Sir Richard Burton: escritor, explorador, espião e espadachim
Aventureiro intrépido, intelectual brilhante, espião sem medo. Burton parecia ficção
Escritor, explorador, antropólogo, erudito, poeta, espião, espadachim – mais que uma figura histórica, o inglês Richard Francis Burton (1821-1890) parece um personagem criado pela fantasia de um ficcionista. Alto, robusto e eloqüente, ele fazia sucesso entre as damas, dominava 29 idiomas e fascinava o público com suas peripécias em cenários exóticos. Por trás da superfície romântica, havia um turbilhão humano. Burton foi vítima de depressões homéricas, era viciado em ópio, haxixe e em quase todas as bebidas alcoólicas conhecidas. Seu temperamento irônico e explosivo despertou uma legião de inimigos ao redor do planeta.
Durante a adolescência, quando estudava em Oxford, ficou famoso por freqüentar acampamentos de ciganos, andar com prostitutas e desafiar colegas para duelos. O excesso de imaginação o tornava impaciente e a consciência de seu gênio o fazia irascível. Desprezava tanto os professores quanto os estudantes e lamentava ter de passar a vida “cercado de quitandeiros”. Como era de se esperar, foi expulso da universidade. Mas, para ele, não era o fim. Era um começo.
Burton viajou para a Índia, onde viveu entre os muçulmanos. Seus talentos não passaram despercebidos e ele logo foi contratado pelo serviço secreto britânico. Assim, tornou-se um peão no tabuleiro do “Grande Jogo” – a disputa entre as potências coloniais pela Ásia. As experiências de Burton no submundo dos bazares e bordéis serviram para transformá-lo em especialista na mente e nos costumes orientais. Em 1856, disfarçado de médico afegão, peregrinou a Meca e visitou a Caaba – santuário supremo dos muçulmanos, mortalmente proibido para infiéis. Se fosse apanhado, acabaria seus dias pendurado numa cruz, ou fatiado pela lâmina do carrasco.
Mas o perigo não o intimidava. Logo depois, viajou à cidade santa de Harar, na Etiópia, de onde nenhum homem branco jamais saíra com vida. E, em 1858, realizou o feito pelo qual é mais lembrado: descobriu a fonte do Nilo. A jornada e a amarga disputa que se seguiu com o colega explorador John Speke pelo crédito da descoberta seriam retratadas em 1990 no filme As Montanhas da Lua.
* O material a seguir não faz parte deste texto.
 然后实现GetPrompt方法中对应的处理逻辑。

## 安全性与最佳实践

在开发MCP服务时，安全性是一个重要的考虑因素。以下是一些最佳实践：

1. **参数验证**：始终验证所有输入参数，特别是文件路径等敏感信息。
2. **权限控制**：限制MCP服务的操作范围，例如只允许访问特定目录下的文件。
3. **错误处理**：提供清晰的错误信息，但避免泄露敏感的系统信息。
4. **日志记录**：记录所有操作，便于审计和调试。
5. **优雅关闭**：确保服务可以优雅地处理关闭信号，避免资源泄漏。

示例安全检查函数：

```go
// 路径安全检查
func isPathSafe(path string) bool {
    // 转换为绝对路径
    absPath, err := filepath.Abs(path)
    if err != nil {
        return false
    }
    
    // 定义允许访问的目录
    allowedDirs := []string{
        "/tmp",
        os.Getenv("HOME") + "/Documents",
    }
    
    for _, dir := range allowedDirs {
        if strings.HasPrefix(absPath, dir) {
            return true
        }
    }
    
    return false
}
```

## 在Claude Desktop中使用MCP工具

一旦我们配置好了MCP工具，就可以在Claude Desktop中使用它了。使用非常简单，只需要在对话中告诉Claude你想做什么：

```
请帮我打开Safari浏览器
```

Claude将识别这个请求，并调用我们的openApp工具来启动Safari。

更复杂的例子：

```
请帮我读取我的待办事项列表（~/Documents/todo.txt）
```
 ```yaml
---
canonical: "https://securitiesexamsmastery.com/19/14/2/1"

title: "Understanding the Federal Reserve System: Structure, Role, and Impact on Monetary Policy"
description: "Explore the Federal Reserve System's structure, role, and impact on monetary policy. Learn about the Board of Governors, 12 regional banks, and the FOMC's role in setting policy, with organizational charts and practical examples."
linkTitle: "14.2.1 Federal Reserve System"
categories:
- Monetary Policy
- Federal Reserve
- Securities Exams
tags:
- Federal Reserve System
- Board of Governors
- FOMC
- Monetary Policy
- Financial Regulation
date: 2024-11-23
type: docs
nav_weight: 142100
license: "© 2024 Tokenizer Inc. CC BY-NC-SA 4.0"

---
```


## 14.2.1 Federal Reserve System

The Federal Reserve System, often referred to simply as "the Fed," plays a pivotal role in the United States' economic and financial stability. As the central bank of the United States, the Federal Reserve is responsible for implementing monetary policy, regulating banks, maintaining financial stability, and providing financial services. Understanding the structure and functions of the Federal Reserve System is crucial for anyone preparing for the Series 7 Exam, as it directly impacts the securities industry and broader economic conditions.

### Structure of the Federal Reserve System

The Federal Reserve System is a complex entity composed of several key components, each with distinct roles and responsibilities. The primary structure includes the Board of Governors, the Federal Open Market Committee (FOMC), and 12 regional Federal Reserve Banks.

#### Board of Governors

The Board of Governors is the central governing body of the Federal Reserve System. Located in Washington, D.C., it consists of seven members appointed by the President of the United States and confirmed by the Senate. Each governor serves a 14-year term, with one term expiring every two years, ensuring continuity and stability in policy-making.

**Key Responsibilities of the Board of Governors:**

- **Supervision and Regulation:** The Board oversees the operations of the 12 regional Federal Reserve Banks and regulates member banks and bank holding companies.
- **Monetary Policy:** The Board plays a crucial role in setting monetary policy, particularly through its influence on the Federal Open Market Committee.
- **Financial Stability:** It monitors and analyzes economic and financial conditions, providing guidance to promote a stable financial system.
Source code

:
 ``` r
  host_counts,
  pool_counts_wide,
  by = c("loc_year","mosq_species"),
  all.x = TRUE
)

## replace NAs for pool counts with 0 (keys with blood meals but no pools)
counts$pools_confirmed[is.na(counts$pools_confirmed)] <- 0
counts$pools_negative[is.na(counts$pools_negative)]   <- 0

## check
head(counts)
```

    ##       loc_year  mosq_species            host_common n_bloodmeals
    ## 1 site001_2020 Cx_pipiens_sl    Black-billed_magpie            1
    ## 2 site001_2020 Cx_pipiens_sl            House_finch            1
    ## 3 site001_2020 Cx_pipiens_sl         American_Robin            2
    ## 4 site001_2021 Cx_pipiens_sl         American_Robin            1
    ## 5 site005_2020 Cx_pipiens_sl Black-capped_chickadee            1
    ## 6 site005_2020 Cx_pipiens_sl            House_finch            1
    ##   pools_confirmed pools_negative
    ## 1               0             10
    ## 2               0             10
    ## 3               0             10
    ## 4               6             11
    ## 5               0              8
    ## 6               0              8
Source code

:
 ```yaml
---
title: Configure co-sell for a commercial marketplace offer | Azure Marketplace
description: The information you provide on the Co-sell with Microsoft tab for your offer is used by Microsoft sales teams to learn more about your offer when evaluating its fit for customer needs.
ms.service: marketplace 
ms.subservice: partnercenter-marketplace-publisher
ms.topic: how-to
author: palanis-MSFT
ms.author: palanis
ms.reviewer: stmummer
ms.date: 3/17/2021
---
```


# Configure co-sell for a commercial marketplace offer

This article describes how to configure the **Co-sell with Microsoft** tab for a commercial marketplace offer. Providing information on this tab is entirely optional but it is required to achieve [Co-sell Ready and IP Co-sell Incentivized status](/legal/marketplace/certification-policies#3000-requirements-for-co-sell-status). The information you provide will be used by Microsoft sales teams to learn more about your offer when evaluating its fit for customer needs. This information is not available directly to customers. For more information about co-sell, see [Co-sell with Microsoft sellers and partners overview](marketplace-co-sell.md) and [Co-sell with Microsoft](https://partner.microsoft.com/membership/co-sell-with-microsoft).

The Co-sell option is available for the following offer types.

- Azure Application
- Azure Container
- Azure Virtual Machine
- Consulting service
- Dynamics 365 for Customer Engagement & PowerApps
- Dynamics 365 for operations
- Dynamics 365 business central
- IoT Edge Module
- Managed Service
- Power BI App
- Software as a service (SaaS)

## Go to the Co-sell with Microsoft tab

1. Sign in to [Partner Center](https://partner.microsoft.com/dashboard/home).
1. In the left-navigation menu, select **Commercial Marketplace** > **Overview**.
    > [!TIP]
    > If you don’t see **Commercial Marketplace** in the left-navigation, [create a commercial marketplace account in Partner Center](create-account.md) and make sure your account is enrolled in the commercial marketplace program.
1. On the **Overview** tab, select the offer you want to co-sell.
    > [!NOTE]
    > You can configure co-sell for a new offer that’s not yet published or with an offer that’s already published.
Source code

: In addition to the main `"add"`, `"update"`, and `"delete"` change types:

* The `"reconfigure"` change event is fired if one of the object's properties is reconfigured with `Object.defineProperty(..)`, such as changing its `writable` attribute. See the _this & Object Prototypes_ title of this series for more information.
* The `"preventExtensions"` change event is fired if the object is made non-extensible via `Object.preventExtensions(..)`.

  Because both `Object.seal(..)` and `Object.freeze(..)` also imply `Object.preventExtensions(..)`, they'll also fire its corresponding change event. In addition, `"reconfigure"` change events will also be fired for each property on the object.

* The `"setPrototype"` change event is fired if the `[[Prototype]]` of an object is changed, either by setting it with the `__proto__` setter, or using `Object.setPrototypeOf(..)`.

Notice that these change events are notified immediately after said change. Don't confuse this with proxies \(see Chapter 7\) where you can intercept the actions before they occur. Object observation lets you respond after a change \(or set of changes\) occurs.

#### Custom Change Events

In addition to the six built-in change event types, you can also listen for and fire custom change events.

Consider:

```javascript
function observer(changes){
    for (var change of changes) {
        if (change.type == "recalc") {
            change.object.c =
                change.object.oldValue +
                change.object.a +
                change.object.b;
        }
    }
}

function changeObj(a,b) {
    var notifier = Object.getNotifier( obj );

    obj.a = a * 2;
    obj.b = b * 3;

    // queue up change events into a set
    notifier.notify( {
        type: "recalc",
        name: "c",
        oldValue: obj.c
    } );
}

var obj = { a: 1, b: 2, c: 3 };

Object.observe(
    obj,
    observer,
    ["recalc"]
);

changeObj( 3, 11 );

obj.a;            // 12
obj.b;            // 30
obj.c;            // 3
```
Burton narrou suas aventuras em uma longa série de livros – três sobre o Brasil, onde morou. Como escritor, ele tinha aquele dom que os ingleses chamam de wit, a combinação de graça, ironia e inteligência. Traduziu obras de várias línguas, inclusive Os Lusíadas, de Camões. Sua versão de As Mil e Uma Noites (ou As Mil Noites e Uma Noite, como preferia), virou uma das mais conhecidas – e ousadas – do Ocidente. As traduções de tesouros desconhecidos da literatura erótica, como O Jardim Perfumado e o Kama Sutra, tornaram-se famosas tanto pela qualidade quanto pelo escândalo que causaram na sociedade vitoriana. Burton deleitava-se em espantar a mentalidade puritana com opiniões libertárias, principalmente quando o assunto era sexo. Mas acabou se casando com uma aristocrata moralista – que, depois da morte do marido, não hesitaria em queimar manuscritos que ele deixara inéditos.
Em 1886, a rainha Vitória concedeu a Burton o título de Sir, por serviços prestados à Inglaterra – recompensa pelas descobertas e aventuras, e também pela contribuição à ciência, trazidas por seus relatos de viagem e estudos etnográficos. Quatro anos depois, numa cama em Trieste, na Itália, Sir Richard Francis Burton morreu. De velho. E passou à história como o protótipo do aventureiro temerário e refinado, que citava Homero entre golpes de espada e tiros de fuzil.